> Reading passage
________
Start growing a few edibles and get the kids outside with this easy and fun planting mission that achieves so much.
- It is a craft project encouraging creativity and providing a good couple of hours entertainment.
- It lures children outside and teaches them what plants need to grow first hand.
- It encourages basic nurturing skills and responsibility as they care for the plants that they grow.
- It delivers a sense of achievement as they pick and harvest their first crops.
- And perhaps most importantly it might just inspire the next generation of gardeners!
- Despite all this wonderful stuff it is also little trouble for adults to get the materials together and it costs very little too.
It is often said but it really is true that there is nothing quite like the satisfaction of eating food you have grown yourself. For young children the progress of seed or seedling to dinner plate is almost magical and a triumph which will be remembered. Even the fussiest of eaters will want to at least sample what they have grown. Ask most adults and they will recollect a few radishes or lettuces they nurtured in some corner of the garden as a child. The main thing is that the child’s first experience of growing things should be a success, this pretty little mini salad box put in a good spot is more likely to yield an edible crop than some out of the way, weedy corner of the garden, to which children are often relegated. Choose small salad leaves and perhaps some small herbs to plant up the box. Cut-and-come-again crops are a good choice as you can pick just a few leaves at a time and they don’t require a huge amount of patience from the budding gardener. Grown from seed they germinate quickly and could be ready to pick in a month. For the really impatient, garden centres often sell cut-and-come-again salad leaves in small, inexpensive multi packs for a satisfying, instant garden or for absolute beginners that want to have a go but don’t want to grow from seed.
________
> Data to examine
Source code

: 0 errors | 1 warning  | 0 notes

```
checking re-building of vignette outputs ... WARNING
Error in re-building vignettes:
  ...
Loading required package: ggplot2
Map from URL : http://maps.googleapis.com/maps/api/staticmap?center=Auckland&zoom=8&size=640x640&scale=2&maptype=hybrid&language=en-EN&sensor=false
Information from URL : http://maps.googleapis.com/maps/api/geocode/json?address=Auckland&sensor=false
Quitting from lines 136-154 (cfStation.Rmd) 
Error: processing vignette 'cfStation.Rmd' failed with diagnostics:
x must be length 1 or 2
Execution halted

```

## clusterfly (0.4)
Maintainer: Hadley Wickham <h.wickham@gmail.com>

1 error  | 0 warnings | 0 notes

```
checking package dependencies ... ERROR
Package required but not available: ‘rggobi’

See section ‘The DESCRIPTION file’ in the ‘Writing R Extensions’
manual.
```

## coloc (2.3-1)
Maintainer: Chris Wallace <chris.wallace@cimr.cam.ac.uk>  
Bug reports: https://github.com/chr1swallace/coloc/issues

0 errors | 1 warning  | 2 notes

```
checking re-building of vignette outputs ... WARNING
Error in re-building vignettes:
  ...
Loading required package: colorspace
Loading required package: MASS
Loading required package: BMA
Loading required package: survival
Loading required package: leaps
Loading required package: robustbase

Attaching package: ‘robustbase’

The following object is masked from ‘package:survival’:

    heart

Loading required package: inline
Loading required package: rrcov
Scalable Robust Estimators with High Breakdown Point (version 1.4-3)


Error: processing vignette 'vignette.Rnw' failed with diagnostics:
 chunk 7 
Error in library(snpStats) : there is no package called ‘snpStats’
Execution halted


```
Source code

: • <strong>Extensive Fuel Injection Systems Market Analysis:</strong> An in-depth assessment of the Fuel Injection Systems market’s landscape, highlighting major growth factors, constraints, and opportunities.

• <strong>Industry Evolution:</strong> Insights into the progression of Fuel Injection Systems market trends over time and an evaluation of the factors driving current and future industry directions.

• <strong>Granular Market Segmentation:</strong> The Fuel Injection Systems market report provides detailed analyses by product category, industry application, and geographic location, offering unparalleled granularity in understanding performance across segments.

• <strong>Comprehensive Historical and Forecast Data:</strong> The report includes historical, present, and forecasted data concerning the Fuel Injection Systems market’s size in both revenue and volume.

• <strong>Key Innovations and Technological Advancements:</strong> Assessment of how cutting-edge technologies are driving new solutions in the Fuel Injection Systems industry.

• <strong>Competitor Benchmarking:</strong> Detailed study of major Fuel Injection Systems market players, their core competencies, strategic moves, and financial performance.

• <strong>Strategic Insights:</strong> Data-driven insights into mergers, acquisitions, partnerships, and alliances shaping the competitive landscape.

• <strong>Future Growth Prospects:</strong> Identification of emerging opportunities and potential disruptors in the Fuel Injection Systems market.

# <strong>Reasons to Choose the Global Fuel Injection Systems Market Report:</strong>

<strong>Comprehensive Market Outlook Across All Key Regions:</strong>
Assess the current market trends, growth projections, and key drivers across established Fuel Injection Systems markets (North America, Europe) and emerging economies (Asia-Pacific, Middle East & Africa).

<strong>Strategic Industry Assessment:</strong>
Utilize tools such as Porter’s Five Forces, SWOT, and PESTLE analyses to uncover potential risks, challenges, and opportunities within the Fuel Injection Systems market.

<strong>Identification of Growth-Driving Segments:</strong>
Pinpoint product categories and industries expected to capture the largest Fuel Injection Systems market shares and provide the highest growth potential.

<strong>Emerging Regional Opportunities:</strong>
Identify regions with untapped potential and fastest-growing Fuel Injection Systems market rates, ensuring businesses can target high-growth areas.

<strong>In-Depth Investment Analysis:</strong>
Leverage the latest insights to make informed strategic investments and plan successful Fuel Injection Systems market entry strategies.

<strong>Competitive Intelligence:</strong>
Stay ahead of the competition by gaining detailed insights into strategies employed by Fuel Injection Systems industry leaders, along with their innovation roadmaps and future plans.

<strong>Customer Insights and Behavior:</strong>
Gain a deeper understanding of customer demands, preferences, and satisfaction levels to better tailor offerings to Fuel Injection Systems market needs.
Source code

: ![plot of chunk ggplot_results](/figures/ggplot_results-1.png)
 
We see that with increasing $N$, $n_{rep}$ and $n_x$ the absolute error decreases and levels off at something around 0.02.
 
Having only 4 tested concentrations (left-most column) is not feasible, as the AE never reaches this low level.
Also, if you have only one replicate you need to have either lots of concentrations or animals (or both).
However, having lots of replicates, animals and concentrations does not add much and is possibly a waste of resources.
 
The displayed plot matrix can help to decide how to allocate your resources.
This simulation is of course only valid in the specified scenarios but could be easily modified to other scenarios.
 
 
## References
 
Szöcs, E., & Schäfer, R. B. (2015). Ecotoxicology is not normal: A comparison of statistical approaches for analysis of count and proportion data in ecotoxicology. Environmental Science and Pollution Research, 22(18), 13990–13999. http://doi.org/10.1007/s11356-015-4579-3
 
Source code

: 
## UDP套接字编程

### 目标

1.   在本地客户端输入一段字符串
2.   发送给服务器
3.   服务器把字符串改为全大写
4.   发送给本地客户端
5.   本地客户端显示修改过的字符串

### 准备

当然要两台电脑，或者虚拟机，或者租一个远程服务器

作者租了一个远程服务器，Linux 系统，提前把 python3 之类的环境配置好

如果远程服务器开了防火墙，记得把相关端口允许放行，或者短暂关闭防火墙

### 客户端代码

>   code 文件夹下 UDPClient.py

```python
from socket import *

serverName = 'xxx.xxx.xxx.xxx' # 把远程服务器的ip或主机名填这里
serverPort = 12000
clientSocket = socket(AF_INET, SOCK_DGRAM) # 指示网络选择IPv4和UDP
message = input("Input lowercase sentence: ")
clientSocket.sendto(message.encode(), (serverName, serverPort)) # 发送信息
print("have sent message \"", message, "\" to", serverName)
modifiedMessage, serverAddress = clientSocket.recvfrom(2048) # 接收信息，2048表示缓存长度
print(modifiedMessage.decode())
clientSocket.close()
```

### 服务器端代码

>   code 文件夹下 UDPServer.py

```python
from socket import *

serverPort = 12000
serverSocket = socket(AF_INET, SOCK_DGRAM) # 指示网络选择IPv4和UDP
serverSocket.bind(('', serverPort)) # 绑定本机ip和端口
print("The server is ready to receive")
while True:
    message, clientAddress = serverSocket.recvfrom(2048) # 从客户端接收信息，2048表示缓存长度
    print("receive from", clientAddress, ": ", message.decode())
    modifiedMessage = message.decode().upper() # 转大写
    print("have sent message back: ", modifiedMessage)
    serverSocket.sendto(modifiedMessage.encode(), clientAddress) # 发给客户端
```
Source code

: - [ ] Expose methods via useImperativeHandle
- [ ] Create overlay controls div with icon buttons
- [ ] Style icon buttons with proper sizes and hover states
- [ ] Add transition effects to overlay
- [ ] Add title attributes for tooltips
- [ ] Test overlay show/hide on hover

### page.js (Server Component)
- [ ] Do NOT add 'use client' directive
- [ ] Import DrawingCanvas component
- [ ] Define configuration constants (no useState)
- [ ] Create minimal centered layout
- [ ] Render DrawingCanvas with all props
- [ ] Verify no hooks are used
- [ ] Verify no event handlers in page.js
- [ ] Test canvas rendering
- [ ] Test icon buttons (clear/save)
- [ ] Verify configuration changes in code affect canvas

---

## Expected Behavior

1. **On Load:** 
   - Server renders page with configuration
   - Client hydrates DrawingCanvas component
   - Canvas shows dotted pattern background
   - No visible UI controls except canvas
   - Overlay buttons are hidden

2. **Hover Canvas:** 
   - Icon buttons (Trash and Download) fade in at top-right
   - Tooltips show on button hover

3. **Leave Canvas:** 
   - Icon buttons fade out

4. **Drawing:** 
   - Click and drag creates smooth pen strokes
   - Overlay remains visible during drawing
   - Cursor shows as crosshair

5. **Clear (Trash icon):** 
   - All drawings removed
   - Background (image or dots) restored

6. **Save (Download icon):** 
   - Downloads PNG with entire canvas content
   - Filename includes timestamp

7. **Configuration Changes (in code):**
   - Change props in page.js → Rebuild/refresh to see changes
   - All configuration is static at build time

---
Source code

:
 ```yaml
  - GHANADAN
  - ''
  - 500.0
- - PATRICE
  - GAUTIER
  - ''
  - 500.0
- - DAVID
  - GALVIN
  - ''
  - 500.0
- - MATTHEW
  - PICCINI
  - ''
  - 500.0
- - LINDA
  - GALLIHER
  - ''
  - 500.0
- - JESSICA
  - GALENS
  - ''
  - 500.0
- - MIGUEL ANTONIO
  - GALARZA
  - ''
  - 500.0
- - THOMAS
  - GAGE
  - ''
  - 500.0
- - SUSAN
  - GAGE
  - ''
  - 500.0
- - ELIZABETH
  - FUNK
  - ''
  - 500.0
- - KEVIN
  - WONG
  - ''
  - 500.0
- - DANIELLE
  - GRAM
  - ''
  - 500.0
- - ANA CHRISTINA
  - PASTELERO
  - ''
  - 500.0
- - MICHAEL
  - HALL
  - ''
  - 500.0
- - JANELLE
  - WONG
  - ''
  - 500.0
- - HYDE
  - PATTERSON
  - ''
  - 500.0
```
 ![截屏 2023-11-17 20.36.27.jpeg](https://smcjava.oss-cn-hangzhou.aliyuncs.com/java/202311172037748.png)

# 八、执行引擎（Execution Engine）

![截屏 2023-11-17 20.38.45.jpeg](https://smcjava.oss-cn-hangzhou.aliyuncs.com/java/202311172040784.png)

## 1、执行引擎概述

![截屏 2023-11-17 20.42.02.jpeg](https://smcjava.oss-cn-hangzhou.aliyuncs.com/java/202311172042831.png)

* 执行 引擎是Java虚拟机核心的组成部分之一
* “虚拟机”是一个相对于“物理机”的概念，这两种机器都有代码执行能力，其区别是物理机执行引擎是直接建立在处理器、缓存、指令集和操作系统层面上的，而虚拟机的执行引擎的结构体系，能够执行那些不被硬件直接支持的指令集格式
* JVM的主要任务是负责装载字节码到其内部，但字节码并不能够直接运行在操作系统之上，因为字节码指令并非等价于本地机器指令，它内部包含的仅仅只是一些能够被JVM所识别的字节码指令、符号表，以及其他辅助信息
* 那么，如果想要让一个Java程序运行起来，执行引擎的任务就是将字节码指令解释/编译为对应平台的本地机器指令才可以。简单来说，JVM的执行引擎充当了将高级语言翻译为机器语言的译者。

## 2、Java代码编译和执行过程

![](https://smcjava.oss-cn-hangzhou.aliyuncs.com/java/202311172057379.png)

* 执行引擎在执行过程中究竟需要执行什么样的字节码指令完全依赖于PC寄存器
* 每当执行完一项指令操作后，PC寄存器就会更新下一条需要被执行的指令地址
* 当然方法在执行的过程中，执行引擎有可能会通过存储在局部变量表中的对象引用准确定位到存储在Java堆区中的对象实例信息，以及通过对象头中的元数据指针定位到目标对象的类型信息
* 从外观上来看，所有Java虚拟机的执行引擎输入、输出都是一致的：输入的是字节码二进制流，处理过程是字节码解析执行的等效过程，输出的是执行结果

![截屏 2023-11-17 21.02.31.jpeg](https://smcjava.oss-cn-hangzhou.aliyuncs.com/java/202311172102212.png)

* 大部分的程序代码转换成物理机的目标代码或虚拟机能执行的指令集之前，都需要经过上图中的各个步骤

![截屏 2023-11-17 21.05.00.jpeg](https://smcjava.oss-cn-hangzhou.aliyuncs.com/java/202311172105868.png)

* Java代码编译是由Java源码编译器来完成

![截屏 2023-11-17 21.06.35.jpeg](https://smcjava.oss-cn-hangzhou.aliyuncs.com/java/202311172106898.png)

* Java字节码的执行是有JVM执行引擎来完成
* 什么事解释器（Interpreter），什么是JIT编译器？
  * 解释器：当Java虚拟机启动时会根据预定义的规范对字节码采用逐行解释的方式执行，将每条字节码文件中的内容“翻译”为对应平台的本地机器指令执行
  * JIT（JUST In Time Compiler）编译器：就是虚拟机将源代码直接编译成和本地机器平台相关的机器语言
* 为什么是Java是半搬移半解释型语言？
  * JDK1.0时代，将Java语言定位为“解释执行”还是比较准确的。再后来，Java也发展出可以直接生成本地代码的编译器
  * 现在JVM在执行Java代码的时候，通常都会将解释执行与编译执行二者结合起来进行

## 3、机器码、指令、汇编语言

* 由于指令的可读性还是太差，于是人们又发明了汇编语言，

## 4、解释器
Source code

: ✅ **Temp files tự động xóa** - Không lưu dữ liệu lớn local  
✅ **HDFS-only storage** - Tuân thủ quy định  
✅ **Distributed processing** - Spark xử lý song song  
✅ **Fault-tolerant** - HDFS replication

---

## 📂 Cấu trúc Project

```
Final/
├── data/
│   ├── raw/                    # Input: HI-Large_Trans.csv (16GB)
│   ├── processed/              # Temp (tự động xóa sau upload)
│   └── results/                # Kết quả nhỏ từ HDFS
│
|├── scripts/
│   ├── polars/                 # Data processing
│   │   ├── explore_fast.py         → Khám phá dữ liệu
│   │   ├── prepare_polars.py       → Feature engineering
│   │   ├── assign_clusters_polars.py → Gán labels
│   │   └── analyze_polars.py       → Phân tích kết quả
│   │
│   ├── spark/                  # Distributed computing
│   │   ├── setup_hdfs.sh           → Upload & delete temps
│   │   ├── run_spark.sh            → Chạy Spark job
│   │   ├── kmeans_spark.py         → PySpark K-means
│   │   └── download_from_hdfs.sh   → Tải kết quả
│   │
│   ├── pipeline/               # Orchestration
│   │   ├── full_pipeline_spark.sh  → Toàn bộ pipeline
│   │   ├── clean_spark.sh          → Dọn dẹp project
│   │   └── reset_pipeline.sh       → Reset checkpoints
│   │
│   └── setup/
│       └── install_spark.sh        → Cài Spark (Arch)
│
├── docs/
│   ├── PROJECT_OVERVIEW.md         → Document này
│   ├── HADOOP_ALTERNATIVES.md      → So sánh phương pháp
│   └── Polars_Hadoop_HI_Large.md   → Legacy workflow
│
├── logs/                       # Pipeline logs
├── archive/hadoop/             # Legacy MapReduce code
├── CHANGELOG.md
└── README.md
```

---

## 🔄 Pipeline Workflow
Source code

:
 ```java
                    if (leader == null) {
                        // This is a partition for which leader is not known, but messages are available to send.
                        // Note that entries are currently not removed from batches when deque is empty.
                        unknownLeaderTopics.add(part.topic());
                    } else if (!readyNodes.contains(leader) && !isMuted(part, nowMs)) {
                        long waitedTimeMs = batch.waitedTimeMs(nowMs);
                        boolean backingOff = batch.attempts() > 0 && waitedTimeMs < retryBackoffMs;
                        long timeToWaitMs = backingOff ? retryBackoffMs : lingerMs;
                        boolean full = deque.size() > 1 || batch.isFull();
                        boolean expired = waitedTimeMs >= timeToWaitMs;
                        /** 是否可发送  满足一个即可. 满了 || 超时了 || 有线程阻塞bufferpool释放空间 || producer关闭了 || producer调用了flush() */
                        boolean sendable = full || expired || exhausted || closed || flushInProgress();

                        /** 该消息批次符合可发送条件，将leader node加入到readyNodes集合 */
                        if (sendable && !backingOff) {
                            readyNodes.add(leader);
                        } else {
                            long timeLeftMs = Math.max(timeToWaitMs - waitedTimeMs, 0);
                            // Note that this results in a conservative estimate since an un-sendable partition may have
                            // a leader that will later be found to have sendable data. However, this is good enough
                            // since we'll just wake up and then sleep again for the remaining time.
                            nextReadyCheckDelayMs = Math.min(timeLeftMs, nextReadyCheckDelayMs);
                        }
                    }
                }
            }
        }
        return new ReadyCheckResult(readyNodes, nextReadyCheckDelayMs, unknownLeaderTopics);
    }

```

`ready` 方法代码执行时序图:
________
> Task statement
Copy the part of the text about the children's planting project word for word, from "- It is a craft" up to and including "grow first hand.". The material that comes after this text stands on its own and has no connection to it.

> Problem solution
- It is a craft project encouraging creativity and providing a good couple of hours entertainment.
- It lures children outside and teaches them what plants need to grow first hand.